__What this task involves__:
Leave out the pictures and return every entry exactly as it appears.

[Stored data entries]
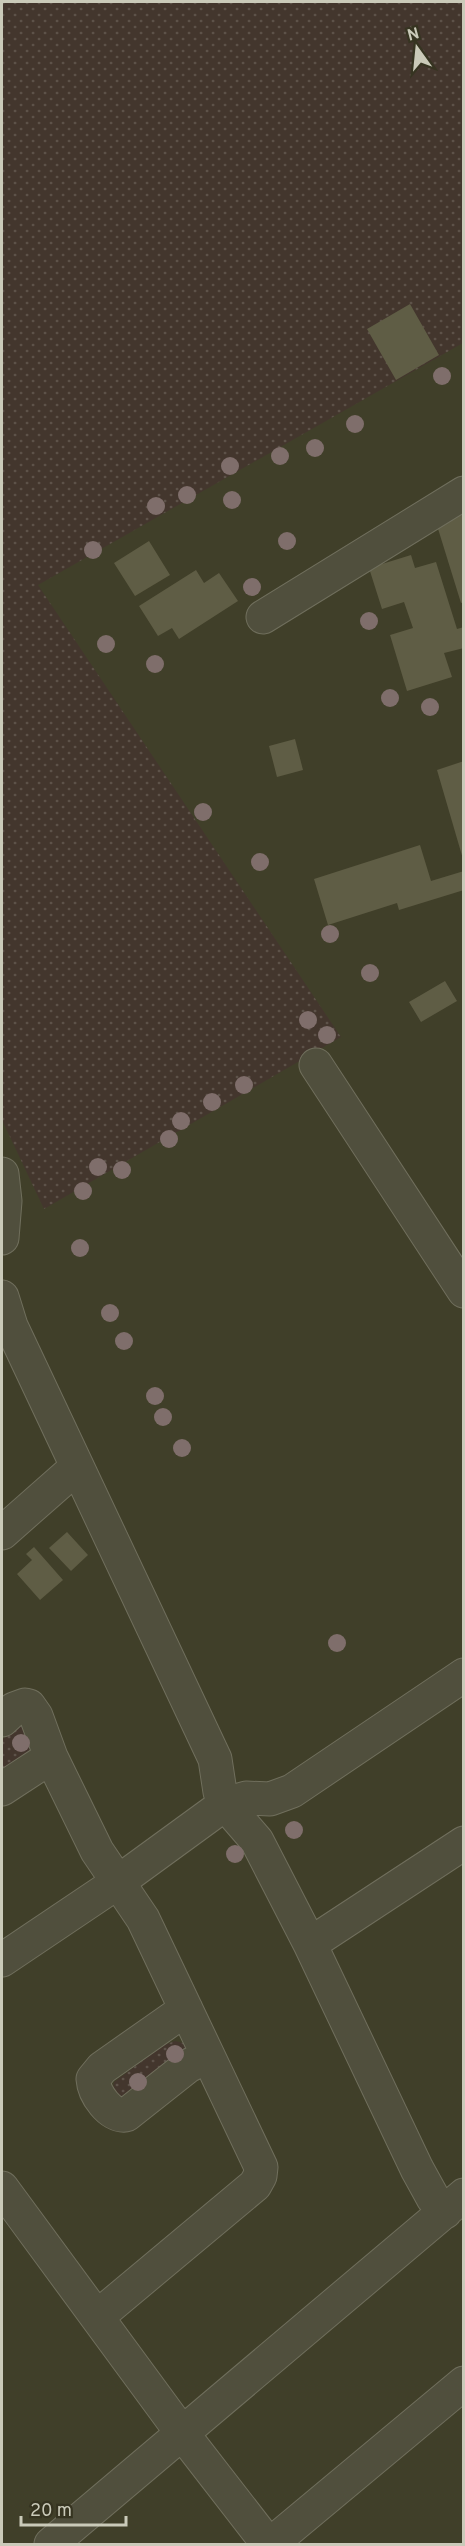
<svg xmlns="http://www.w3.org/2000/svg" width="465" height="2546" font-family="Overpass,sans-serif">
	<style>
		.green { fill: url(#green-dots) }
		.building { fill: #5f5d45 }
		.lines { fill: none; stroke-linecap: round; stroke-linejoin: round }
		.minor-casing { stroke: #706f5d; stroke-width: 35 }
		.minor { stroke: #504f3d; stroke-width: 33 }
		.tree { fill: #7f6e6b }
	</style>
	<defs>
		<pattern id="green-dots" width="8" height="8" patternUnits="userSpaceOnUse" patternTransform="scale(1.5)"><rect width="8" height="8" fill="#43362d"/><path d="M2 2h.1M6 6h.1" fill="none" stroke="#5d5249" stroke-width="1.8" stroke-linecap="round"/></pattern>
	</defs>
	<rect width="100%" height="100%" fill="#403f29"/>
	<path class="green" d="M2 2H463V343L38 585 341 1037 44 1209 2 1120Z
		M24 1725 36 1748 2 1775V1740L17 1727Z
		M175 2041 183 2043 187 2052 122 2103 113 2088 114 2082 164 2045Z"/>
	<path class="building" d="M410 304 439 355 396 380 367 329Z
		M464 509V602L461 603 435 519Z
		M149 541 170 575 135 596 114 563Z
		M411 555 415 568 436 562 457 629 464 627V648L444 653 452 677 407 691 390 635 413 628 404 602 382 609 369 568Z
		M196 570 204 583 219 573 238 601 179 639 172 628 158 636 139 606Z
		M295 739 303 770 277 777 269 746Z
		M464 761V859H463L437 770Z
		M420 845 431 881 464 871V890L399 910 397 903 328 925 314 879Z
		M445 981 457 1001 421 1022 409 1002Z
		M67 1532 88 1555 71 1571 49 1548Z
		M34 1547 63 1580 40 1600 17 1574 32 1560 26 1554Z"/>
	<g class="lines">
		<g class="minor-casing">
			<path id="minor" d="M263 617 464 493
				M316 1065 464 1291
				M2 1174 5 1201 2 1238
				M2 1297 11 1326 215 1759 220 1792 225 1804 257 1841 310 1944 417 2169 433 2198 445 2212
				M2 1533 77 1467
				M2 1720 14 1709 25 1705 29 1706 36 1716 51 1757 97 1851 143 1919 261 2167 260 2176 255 2185 97 2317
				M2 1789 51 1757
				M310 1944 464 1843
				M2 1960 118 1882 225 1804 246 1798 270 1799 292 1791 464 1675
				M186 2009 102 2068 93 2079C94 2094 110 2117 126 2115L188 2066 208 2056
				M2 2188 182 2433 268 2544
				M51 2544 464 2195
				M271 2544 464 2383"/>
		</g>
		<use href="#minor" class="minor"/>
	</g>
	<g class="tree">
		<circle cx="442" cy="376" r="9"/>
		<circle cx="355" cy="424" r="9"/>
		<circle cx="315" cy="448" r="9"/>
		<circle cx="280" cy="456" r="9"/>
		<circle cx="230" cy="466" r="9"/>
		<circle cx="187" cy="495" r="9"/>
		<circle cx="232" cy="500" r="9"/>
		<circle cx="156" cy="506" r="9"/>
		<circle cx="287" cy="541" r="9"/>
		<circle cx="93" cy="550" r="9"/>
		<circle cx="252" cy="587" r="9"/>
		<circle cx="369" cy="621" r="9"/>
		<circle cx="106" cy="644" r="9"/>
		<circle cx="155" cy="664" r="9"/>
		<circle cx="390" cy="698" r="9"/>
		<circle cx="430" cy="707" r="9"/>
		<circle cx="203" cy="812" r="9"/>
		<circle cx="260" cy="862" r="9"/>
		<circle cx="330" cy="934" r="9"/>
		<circle cx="370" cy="973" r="9"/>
		<circle cx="308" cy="1020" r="9"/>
		<circle cx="327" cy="1035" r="9"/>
		<circle cx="244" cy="1085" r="9"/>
		<circle cx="212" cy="1102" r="9"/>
		<circle cx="181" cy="1121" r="9"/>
		<circle cx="169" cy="1139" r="9"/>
		<circle cx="98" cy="1167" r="9"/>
		<circle cx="122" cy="1170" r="9"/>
		<circle cx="83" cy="1191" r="9"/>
		<circle cx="80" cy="1248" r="9"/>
		<circle cx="110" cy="1313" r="9"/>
		<circle cx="124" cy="1341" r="9"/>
		<circle cx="155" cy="1396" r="9"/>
		<circle cx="163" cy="1417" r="9"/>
		<circle cx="182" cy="1448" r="9"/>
		<circle cx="337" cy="1643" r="9"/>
		<circle cx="21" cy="1743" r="9"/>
		<circle cx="294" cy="1830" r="9"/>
		<circle cx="235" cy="1854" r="9"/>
		<circle cx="175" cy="2054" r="9"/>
		<circle cx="138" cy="2082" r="9"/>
	</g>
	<rect width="465" height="2546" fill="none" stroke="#cacab9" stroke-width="6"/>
	<g transform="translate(417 48) rotate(345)" stroke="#363421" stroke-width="4.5" paint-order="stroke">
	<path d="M0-4.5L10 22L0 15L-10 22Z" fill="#cacab9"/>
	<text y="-9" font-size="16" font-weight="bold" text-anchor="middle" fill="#cacab9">N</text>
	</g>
	<path d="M21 2516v9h105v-9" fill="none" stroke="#cacab9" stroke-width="3"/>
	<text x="30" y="2516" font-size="18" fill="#cacab9" stroke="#363421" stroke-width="4.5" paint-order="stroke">20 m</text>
</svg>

__Response for this exercise__:
<svg xmlns="http://www.w3.org/2000/svg" width="465" height="2546" font-family="Overpass,sans-serif">
	<style>
		.green { fill: url(#green-dots) }
		.building { fill: #5f5d45 }
		.lines { fill: none; stroke-linecap: round; stroke-linejoin: round }
		.minor-casing { stroke: #706f5d; stroke-width: 35 }
		.minor { stroke: #504f3d; stroke-width: 33 }
		.tree { fill: #7f6e6b }
	</style>
	<defs>
		<pattern id="green-dots" width="8" height="8" patternUnits="userSpaceOnUse" patternTransform="scale(1.5)"><rect width="8" height="8" fill="#43362d"/><path d="M2 2h.1M6 6h.1" fill="none" stroke="#5d5249" stroke-width="1.8" stroke-linecap="round"/></pattern>
	</defs>
	<rect width="100%" height="100%" fill="#403f29"/>
	<path class="green" d="M2 2H463V343L38 585 341 1037 44 1209 2 1120Z
		M24 1725 36 1748 2 1775V1740L17 1727Z
		M175 2041 183 2043 187 2052 122 2103 113 2088 114 2082 164 2045Z"/>
	<path class="building" d="M410 304 439 355 396 380 367 329Z
		M464 509V602L461 603 435 519Z
		M149 541 170 575 135 596 114 563Z
		M411 555 415 568 436 562 457 629 464 627V648L444 653 452 677 407 691 390 635 413 628 404 602 382 609 369 568Z
		M196 570 204 583 219 573 238 601 179 639 172 628 158 636 139 606Z
		M295 739 303 770 277 777 269 746Z
		M464 761V859H463L437 770Z
		M420 845 431 881 464 871V890L399 910 397 903 328 925 314 879Z
		M445 981 457 1001 421 1022 409 1002Z
		M67 1532 88 1555 71 1571 49 1548Z
		M34 1547 63 1580 40 1600 17 1574 32 1560 26 1554Z"/>
	<g class="lines">
		<g class="minor-casing">
			<path id="minor" d="M263 617 464 493
				M316 1065 464 1291
				M2 1174 5 1201 2 1238
				M2 1297 11 1326 215 1759 220 1792 225 1804 257 1841 310 1944 417 2169 433 2198 445 2212
				M2 1533 77 1467
				M2 1720 14 1709 25 1705 29 1706 36 1716 51 1757 97 1851 143 1919 261 2167 260 2176 255 2185 97 2317
				M2 1789 51 1757
				M310 1944 464 1843
				M2 1960 118 1882 225 1804 246 1798 270 1799 292 1791 464 1675
				M186 2009 102 2068 93 2079C94 2094 110 2117 126 2115L188 2066 208 2056
				M2 2188 182 2433 268 2544
				M51 2544 464 2195
				M271 2544 464 2383"/>
		</g>
		<use href="#minor" class="minor"/>
	</g>
	<g class="tree">
		<circle cx="442" cy="376" r="9"/>
		<circle cx="355" cy="424" r="9"/>
		<circle cx="315" cy="448" r="9"/>
		<circle cx="280" cy="456" r="9"/>
		<circle cx="230" cy="466" r="9"/>
		<circle cx="187" cy="495" r="9"/>
		<circle cx="232" cy="500" r="9"/>
		<circle cx="156" cy="506" r="9"/>
		<circle cx="287" cy="541" r="9"/>
		<circle cx="93" cy="550" r="9"/>
		<circle cx="252" cy="587" r="9"/>
		<circle cx="369" cy="621" r="9"/>
		<circle cx="106" cy="644" r="9"/>
		<circle cx="155" cy="664" r="9"/>
		<circle cx="390" cy="698" r="9"/>
		<circle cx="430" cy="707" r="9"/>
		<circle cx="203" cy="812" r="9"/>
		<circle cx="260" cy="862" r="9"/>
		<circle cx="330" cy="934" r="9"/>
		<circle cx="370" cy="973" r="9"/>
		<circle cx="308" cy="1020" r="9"/>
		<circle cx="327" cy="1035" r="9"/>
		<circle cx="244" cy="1085" r="9"/>
		<circle cx="212" cy="1102" r="9"/>
		<circle cx="181" cy="1121" r="9"/>
		<circle cx="169" cy="1139" r="9"/>
		<circle cx="98" cy="1167" r="9"/>
		<circle cx="122" cy="1170" r="9"/>
		<circle cx="83" cy="1191" r="9"/>
		<circle cx="80" cy="1248" r="9"/>
		<circle cx="110" cy="1313" r="9"/>
		<circle cx="124" cy="1341" r="9"/>
		<circle cx="155" cy="1396" r="9"/>
		<circle cx="163" cy="1417" r="9"/>
		<circle cx="182" cy="1448" r="9"/>
		<circle cx="337" cy="1643" r="9"/>
		<circle cx="21" cy="1743" r="9"/>
		<circle cx="294" cy="1830" r="9"/>
		<circle cx="235" cy="1854" r="9"/>
		<circle cx="175" cy="2054" r="9"/>
		<circle cx="138" cy="2082" r="9"/>
	</g>
	<rect width="465" height="2546" fill="none" stroke="#cacab9" stroke-width="6"/>
	<g transform="translate(417 48) rotate(345)" stroke="#363421" stroke-width="4.5" paint-order="stroke">
	<path d="M0-4.5L10 22L0 15L-10 22Z" fill="#cacab9"/>
	<text y="-9" font-size="16" font-weight="bold" text-anchor="middle" fill="#cacab9">N</text>
	</g>
	<path d="M21 2516v9h105v-9" fill="none" stroke="#cacab9" stroke-width="3"/>
	<text x="30" y="2516" font-size="18" fill="#cacab9" stroke="#363421" stroke-width="4.5" paint-order="stroke">20 m</text>
</svg>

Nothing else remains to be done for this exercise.